The amount of the credit will be determined by their 2020 tax return. If that return is not available, the IRS will use their 2019 return.
“If their income rises over those thresholds, they would not be able to claim the credit,” Flamer said. “They would have to pay back the amount of the credit that was paid in advance.”
‘Look at those dependency requirements’
Divorced parents need to be careful with the advance payments and potentially consider opting out of the program. The advance payment goes to the parent who claimed the child on their 2020 or 2019 return. If the situation has changed, that parent may owe money to the IRS.
“You have to be able to claim your child as a dependent,” Lisa Greene-Lewis, TurboTax CPA and tax expert, told Yahoo Money. “You have to provide over half of their support, and they need to live with you at least half the year, so you just have to look at those dependency requirements as well.”

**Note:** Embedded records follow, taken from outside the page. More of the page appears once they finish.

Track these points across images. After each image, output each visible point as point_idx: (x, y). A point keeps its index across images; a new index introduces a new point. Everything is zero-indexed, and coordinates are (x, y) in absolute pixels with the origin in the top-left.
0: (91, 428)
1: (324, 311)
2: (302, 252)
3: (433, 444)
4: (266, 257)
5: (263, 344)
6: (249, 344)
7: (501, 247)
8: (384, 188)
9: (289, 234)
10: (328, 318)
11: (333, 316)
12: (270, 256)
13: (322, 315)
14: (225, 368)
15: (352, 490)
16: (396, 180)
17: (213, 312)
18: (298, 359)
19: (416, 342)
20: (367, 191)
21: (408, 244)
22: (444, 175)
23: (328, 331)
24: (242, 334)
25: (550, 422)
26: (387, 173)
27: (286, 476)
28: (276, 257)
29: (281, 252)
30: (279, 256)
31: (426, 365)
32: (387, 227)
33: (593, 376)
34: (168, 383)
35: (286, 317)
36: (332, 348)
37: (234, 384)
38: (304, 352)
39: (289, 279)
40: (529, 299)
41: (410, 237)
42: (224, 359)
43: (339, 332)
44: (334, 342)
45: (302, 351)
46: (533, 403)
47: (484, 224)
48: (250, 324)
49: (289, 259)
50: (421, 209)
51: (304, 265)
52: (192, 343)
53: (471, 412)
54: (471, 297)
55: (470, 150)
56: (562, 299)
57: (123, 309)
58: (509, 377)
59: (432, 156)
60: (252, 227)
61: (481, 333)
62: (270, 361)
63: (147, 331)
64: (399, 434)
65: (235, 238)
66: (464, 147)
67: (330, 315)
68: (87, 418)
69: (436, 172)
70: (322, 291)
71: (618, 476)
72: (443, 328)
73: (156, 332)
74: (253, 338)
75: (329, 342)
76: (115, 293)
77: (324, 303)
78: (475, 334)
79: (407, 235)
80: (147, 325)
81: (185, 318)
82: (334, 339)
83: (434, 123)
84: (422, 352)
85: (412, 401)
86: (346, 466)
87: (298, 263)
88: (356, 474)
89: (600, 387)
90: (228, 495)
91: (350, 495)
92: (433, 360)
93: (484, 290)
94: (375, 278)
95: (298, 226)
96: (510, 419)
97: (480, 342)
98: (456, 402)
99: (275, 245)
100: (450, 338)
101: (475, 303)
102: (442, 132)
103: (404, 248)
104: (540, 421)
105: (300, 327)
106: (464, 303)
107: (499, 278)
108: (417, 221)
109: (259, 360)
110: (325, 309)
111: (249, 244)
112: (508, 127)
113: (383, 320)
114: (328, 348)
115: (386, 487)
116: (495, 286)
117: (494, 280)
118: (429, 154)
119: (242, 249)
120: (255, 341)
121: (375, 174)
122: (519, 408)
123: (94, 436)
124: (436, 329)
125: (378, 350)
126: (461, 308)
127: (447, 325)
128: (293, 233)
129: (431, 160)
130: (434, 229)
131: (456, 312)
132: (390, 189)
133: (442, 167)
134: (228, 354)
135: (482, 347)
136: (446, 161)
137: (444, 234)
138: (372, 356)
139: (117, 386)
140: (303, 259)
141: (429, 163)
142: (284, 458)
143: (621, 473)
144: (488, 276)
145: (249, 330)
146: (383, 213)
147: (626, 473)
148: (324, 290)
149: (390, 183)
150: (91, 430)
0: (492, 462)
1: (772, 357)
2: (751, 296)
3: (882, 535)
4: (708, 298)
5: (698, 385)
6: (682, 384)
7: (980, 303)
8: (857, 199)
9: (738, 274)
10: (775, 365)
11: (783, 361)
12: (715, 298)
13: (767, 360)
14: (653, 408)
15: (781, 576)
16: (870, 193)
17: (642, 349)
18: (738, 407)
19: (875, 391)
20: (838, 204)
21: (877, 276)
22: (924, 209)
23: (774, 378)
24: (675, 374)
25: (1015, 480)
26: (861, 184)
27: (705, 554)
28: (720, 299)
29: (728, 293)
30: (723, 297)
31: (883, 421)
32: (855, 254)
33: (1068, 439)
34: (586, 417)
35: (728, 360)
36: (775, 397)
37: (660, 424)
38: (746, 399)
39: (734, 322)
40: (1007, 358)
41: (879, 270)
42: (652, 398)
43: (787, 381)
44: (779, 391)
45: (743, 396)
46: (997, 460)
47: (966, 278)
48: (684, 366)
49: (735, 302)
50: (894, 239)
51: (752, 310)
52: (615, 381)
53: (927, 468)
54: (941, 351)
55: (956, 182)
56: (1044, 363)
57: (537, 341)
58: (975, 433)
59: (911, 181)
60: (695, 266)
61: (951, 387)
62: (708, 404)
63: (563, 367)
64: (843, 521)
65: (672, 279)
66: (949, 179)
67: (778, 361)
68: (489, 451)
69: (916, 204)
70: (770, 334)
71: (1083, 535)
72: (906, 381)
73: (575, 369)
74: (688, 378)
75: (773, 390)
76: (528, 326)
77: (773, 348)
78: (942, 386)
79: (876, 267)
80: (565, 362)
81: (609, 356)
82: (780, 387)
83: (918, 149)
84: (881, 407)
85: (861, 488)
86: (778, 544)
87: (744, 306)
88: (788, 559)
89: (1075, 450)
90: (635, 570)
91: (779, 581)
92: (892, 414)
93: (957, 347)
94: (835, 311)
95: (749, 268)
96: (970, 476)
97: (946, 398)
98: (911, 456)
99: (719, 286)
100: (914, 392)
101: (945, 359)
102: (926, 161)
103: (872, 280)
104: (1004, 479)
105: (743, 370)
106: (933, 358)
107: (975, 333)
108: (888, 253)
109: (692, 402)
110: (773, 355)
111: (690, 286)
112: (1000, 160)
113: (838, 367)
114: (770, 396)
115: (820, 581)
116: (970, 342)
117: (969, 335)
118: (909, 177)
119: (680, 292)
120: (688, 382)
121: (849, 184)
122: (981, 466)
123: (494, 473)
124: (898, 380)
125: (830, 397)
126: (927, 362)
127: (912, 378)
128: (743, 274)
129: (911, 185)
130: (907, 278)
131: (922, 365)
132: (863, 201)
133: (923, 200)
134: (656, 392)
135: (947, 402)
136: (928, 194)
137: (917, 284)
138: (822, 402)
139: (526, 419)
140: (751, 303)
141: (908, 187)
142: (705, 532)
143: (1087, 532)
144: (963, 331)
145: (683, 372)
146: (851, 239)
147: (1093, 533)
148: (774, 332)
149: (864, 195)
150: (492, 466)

If your main home was outside the U.S. for more than half of 2021, you may also have to repay the money you received in advance payments.
One reason to not opt out
You may be tempted to unenroll from the payments if you’re worried the IRS may pay you more than you’re entitled to. But that’s not necessarily the case.
You may not need to repay the money if you make below $40,000 as a single filer or $60,000 as joint filers, according to a safe-harbor rule included in the American Rescue Plan. But if your income exceeds those thresholds and the IRS sent you more than it should, you may need to send a check next April to the federal government.